Pick a model, then defend the floor
The three models map to different client shapes:
- Percentage of collections (4 to 10 percent). The default, and the easiest to sell, because your incentive is aligned with the client's revenue. The risk is low-volume months where your effort is fixed but your fee shrinks.
- Per claim ($3 to $10). Predictable for you, and it protects you when a client's collections dip but their claim count does not. Harder to sell to a client who likes the "we only win when you win" story.
- Hybrid. A percentage with a minimum monthly fee. This is the model that actually keeps billing companies solvent, because it captures the upside of a growing client and floors your revenue on a slow one.

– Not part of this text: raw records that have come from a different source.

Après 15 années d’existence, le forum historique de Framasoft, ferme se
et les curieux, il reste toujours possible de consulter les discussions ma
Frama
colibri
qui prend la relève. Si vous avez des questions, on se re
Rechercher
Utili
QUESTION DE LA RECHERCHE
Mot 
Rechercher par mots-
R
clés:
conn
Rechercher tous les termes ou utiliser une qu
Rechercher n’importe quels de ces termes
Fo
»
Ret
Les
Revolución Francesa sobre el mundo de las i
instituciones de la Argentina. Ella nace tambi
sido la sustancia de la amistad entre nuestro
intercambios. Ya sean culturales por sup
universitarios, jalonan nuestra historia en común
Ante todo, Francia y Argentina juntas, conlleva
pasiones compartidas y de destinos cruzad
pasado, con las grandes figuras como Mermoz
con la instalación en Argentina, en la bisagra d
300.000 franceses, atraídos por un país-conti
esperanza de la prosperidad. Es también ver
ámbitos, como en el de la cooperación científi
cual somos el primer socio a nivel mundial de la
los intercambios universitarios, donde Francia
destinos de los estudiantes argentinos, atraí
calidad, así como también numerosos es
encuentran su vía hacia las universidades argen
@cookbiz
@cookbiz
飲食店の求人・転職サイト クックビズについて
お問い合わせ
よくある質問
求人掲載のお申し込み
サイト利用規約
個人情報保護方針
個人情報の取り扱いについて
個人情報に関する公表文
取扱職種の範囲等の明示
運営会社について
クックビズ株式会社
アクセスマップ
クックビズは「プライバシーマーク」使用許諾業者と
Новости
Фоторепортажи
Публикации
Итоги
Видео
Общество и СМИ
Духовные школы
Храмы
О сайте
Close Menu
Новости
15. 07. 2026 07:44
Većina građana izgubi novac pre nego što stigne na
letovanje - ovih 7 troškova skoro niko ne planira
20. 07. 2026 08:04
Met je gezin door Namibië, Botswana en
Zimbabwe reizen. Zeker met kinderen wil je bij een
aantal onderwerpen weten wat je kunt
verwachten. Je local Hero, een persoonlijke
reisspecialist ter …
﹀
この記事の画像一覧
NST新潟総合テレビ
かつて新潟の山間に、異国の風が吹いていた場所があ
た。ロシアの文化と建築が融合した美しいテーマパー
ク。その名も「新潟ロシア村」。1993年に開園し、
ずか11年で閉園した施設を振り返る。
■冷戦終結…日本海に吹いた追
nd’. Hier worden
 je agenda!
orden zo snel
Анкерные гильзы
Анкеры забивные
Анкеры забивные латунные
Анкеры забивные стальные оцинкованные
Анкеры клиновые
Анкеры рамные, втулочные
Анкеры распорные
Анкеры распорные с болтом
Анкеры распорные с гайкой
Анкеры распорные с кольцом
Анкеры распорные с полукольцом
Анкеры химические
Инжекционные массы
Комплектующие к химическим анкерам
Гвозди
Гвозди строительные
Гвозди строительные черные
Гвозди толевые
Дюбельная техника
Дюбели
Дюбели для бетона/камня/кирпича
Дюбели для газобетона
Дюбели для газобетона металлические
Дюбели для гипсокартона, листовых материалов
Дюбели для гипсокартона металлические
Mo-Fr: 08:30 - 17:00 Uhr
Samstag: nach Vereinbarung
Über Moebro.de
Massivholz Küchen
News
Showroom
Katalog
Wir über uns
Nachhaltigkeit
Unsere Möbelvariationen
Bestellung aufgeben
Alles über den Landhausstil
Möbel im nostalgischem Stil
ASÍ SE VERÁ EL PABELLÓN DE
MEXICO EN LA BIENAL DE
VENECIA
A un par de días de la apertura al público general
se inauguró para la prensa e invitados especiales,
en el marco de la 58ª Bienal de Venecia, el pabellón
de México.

The single most important number for your own survival is the minimum monthly fee. A pure percentage means a client who has a bad month, goes on vacation, or slows down over the holidays pays you almost nothing, while your work to maintain their account barely changes. Set a floor, say $500 to $1,000 per client depending on complexity, and put it in the contract.
Price the specialty, not just the volume
A behavioral-health practice with prior-auth headaches and a dermatology practice with clean, repetitive claims should not pay the same percentage, even at identical collections. Charge for the difficulty of getting paid, not only the size of the check. The 6 to 7 percent mode is a starting point; move up for specialties where denials and appeals eat your hours.
What the mode means for your margin
At 6 to 7 percent, a biller handling a few hundred claims a month per client needs enough clients to cover their time, which is where multi-client software stops being a nice-to-have and becomes the business. Per-provider software pricing quietly taxes every client you add; flat, unlimited-client pricing lets the 6 to 7 percent actually reach your margin. That is the whole economic case for the tooling underneath the rate.